I bring this all up because it
recently occurred to me that I have no discernible talent. I can’t sing, I
can’t dance, I can’t act, I can’t draw, I can’t cook. I have no sense of
balance or hand-eye coordination which immediately rules out professional
tennis, platform diving, or the parallel bar. The last time I got on a bike, I
promptly rode straight into a wall.
When I was a child, my mother
insisted that I learn the piano, but seeing as our school’s music department
only had electric organs, I found myself every Friday afternoon learning scales
on a machine that sounded and felt like it was coming straight out of a vampire
horror movie.
As for those squiggles on the note-sheets, they might
as well have been ancient Sanskrit.
Finally, I firmly advised the music teacher
that telling me that this little beansprout mark was meant to represent the
C-chord meant nothing to me and that I had better things to do with my time,
like play five stones with my buddies in the canteen. Mrs Tan reported me to my
mother who immediately ordered up an extra hour of music tuition.
Eventually, they all gave up when
Mrs Tan finally realized that during class practice, when everyone was meant to
be banging out “Somewhere over the rainbow” on their respective Yamaha
two-tiered electric organs, I’d secretly switched mine off, so that as I ran my
fingers elegantly over the keyboard, I was actually making no sound.
That was also round about the time
my family hosted a foreign exchange student. Pascal was French. He barely spoke
a word of English when he first arrived, but by the time he left us six months
later, he was speaking fluent American (on account of all the time we kids
spent watching TV) and, thanks to a lot of time spent in the kitchen with our
cook, he could swear in the ripest Cantonese.

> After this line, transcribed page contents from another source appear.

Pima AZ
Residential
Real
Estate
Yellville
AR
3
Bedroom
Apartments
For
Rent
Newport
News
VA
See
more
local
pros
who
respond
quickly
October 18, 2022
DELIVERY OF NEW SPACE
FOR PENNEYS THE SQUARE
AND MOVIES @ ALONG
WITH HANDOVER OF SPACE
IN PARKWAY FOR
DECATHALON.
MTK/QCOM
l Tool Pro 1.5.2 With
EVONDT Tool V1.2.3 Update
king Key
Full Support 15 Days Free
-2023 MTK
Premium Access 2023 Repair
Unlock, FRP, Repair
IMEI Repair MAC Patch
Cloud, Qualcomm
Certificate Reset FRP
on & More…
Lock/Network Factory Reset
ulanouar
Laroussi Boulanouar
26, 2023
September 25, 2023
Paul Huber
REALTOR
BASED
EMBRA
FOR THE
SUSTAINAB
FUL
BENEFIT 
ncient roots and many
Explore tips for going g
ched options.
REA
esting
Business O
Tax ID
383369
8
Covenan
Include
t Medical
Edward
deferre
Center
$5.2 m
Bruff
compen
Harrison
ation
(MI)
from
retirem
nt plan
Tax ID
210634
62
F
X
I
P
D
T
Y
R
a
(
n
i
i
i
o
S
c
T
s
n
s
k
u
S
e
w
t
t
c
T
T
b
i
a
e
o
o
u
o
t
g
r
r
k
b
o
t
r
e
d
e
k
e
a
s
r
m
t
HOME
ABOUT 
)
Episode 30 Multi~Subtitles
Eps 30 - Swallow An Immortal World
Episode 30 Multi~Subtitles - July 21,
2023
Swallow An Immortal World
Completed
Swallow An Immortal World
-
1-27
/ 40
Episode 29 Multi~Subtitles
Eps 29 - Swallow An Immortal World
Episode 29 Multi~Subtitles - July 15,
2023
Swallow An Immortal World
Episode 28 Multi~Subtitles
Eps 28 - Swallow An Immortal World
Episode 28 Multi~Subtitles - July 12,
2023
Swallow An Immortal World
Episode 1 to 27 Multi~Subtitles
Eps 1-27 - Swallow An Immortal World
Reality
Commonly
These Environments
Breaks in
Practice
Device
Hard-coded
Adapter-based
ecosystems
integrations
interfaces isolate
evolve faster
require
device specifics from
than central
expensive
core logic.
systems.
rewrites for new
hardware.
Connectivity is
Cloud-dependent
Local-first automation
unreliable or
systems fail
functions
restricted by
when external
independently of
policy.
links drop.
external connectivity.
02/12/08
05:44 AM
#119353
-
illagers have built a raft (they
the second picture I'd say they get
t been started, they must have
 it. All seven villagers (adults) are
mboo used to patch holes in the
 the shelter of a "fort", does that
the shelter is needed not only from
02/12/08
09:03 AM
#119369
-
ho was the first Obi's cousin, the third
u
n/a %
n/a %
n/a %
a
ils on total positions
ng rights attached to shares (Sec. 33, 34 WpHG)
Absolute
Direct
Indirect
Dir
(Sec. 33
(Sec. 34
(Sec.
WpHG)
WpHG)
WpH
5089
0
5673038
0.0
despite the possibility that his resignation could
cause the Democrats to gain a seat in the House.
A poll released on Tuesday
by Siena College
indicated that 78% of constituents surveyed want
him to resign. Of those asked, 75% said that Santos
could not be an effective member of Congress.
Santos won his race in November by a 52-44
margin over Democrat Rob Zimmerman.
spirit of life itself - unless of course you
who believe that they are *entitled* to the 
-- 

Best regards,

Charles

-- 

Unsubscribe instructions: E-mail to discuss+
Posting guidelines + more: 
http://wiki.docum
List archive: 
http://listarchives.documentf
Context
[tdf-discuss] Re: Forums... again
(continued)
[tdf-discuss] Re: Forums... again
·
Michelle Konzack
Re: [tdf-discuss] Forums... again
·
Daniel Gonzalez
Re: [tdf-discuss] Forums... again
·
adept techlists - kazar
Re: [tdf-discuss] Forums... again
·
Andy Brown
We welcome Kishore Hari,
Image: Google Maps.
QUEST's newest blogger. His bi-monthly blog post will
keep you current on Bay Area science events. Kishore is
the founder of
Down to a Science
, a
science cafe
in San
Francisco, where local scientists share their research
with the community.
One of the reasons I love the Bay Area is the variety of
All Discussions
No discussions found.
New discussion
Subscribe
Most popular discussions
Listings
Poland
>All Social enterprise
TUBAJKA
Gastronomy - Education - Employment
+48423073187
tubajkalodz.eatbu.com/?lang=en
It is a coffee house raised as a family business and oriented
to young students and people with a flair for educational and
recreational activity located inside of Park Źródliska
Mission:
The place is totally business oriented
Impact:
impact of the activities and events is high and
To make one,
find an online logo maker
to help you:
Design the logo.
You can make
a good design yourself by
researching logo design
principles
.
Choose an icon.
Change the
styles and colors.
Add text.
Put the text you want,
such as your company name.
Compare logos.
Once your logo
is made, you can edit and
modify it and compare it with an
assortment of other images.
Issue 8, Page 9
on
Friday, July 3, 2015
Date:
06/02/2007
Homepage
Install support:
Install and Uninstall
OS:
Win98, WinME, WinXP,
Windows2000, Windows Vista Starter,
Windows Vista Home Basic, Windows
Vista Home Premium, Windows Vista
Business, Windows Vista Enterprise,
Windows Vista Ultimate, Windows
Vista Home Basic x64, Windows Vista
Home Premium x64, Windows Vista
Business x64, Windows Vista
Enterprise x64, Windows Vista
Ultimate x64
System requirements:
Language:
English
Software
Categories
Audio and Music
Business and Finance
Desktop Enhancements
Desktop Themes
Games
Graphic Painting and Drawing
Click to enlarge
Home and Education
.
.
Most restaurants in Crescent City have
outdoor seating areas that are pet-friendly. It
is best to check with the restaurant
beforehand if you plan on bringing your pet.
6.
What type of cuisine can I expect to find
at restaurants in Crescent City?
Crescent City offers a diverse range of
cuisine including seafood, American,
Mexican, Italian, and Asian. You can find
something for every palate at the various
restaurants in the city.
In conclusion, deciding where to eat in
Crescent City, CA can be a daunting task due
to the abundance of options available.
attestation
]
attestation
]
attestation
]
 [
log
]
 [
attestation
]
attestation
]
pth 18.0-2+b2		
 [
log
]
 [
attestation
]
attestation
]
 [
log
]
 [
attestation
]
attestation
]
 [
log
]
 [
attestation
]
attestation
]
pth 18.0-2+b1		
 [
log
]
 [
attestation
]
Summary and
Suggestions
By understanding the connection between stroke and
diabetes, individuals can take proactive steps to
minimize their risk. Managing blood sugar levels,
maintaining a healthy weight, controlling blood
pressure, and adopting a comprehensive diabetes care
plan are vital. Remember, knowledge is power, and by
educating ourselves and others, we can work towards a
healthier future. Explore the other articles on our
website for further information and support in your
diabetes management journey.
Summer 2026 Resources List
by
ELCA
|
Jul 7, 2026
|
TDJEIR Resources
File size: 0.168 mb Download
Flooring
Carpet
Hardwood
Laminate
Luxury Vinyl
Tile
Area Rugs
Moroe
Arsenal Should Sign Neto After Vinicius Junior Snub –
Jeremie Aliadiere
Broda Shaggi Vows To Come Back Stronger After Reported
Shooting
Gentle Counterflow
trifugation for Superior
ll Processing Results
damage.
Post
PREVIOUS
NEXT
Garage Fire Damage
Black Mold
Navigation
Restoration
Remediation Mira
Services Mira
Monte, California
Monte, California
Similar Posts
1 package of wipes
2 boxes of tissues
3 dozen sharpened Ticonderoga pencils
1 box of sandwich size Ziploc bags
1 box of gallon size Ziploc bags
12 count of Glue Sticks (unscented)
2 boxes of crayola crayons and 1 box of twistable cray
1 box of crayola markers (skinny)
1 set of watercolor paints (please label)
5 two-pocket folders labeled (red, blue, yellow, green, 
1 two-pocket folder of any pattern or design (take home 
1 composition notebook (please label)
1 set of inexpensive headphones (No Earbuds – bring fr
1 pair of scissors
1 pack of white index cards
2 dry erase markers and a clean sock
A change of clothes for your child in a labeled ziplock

But every Friday night, Pascal was
allowed to make a long distance call to his home in Paris. Jack, Michelle and I
would sit on the stairs and listen, transfixed, as this incredible music of
words spilled from his mouth, wasted on his parents.
“We have got to learn French!” Michelle said to us. “It’s so incredibly sexy!”
“What does sexy mean?” five-year old
Jack piped up.
With a straight face, my eight-year
old sister replied, “It means ‘clever’.” Which probably wasn’t the smartest
thing to tell Jack. The next day, he marched up to his art teacher and told him
that he was very sexy. Mother emerged from the principal’s office swearing
she’d never been so humiliated in her entire life.
We all eventually learnt French,
but, again, nothing stuck. To this day, all I can say is, “Can I have the bill,
please?”, which has a somewhat limited use in daily conversations.
So here I am, no longer a kid, all
grown up and still completely talentless. Saffy says I’m overthinking it.
“Maybe you could go into politics?” she suggested helpfully.